* PROBLEM STATEMENT *
Could you please find each line in the records that contains the word "appboycdn" and copy it?

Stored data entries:

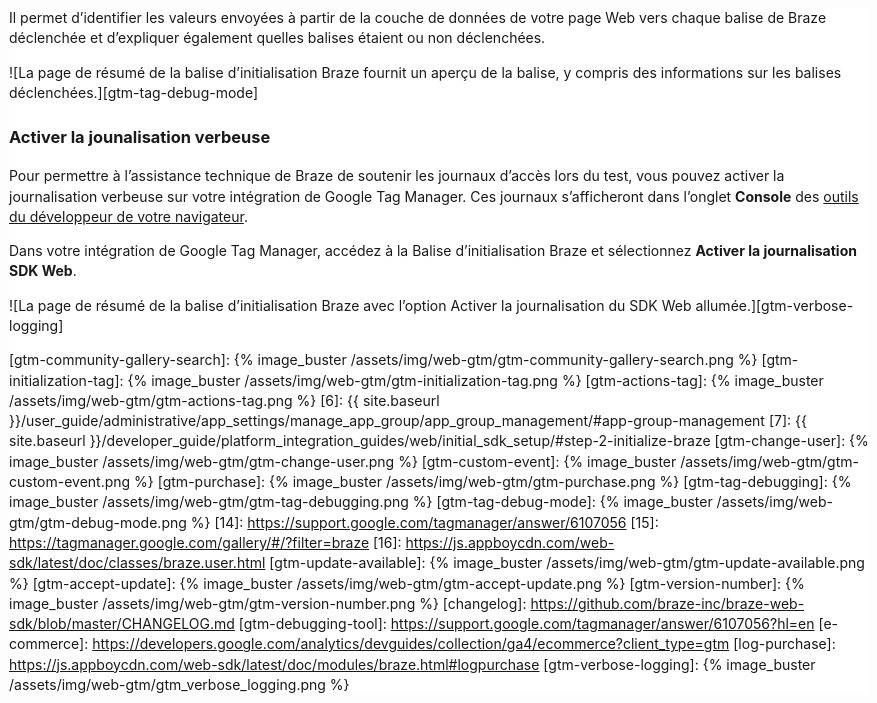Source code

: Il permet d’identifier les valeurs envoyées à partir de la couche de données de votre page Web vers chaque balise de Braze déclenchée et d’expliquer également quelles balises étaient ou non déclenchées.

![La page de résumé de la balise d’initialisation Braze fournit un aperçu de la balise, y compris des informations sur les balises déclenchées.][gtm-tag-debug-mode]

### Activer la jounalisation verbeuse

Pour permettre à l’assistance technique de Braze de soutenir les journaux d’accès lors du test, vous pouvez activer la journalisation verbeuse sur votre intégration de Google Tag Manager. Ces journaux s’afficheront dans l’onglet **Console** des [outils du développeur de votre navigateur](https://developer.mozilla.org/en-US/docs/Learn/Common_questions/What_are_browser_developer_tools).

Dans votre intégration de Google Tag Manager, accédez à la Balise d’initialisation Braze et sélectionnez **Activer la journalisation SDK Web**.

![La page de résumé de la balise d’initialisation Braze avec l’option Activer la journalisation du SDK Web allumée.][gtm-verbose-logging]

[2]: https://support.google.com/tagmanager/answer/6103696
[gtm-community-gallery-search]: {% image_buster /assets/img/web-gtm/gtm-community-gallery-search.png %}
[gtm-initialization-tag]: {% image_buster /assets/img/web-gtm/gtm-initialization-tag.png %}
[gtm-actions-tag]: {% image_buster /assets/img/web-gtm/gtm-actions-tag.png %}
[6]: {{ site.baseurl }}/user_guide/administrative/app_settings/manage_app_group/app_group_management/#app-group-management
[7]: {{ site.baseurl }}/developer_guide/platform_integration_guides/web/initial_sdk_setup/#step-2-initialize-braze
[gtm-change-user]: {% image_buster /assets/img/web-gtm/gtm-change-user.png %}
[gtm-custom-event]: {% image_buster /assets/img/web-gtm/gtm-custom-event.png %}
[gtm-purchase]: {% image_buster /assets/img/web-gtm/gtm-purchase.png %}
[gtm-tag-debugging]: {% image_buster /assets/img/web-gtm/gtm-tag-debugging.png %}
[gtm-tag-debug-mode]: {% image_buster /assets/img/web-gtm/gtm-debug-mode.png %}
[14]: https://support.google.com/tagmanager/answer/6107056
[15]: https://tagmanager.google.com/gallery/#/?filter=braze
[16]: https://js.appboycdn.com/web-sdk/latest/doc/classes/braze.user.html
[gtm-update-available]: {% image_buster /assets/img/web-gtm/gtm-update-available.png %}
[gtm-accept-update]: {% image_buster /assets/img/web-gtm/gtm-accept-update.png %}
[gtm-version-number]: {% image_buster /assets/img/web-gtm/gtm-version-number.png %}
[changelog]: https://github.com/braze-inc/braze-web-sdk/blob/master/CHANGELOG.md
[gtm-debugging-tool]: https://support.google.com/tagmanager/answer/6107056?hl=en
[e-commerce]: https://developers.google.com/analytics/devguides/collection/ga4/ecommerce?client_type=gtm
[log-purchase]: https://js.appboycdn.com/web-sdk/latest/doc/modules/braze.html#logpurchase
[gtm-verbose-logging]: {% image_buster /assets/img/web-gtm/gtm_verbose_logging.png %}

--

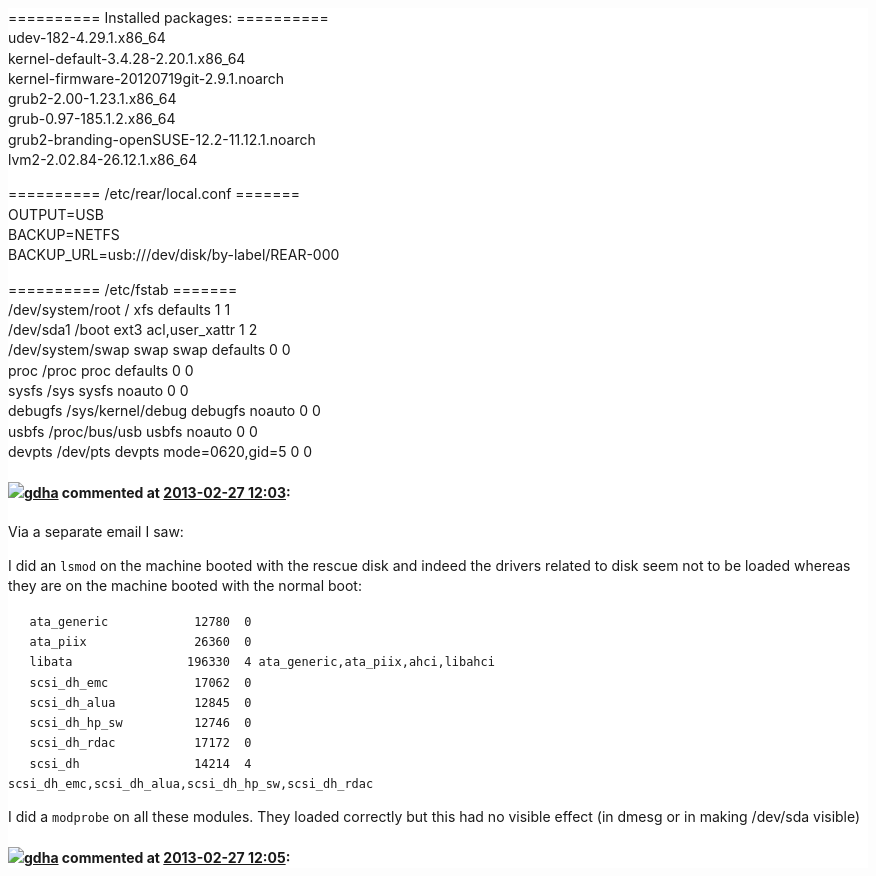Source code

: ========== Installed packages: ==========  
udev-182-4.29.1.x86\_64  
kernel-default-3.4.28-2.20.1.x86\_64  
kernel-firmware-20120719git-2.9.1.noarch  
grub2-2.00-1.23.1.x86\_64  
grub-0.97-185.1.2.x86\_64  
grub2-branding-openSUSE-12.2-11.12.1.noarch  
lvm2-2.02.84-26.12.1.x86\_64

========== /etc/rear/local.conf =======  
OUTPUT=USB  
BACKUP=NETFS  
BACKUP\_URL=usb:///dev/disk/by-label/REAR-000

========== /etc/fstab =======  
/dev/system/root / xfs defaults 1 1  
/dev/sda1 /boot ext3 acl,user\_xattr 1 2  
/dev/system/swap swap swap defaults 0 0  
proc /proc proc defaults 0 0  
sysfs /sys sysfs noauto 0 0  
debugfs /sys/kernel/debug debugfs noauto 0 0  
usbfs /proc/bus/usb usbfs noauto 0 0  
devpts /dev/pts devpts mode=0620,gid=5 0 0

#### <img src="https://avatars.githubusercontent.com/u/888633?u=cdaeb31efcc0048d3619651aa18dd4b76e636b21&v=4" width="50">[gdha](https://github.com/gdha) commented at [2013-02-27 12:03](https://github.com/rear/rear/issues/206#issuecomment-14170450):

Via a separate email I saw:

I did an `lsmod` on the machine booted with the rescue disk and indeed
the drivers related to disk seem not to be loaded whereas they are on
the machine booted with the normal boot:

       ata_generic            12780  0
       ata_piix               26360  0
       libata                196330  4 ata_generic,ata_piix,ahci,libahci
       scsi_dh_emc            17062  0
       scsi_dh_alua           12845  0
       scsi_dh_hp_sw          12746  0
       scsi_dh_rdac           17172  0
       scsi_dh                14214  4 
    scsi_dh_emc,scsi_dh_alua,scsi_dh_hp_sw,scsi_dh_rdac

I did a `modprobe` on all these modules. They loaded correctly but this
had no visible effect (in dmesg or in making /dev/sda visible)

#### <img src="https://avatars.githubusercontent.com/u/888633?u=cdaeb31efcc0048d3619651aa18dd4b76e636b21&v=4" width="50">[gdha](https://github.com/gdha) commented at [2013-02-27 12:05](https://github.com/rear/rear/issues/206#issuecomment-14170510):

* ANSWER SECTION *
[16]: https://js.appboycdn.com/web-sdk/latest/doc/classes/braze.user.html
[log-purchase]: https://js.appboycdn.com/web-sdk/latest/doc/modules/braze.html#logpurchase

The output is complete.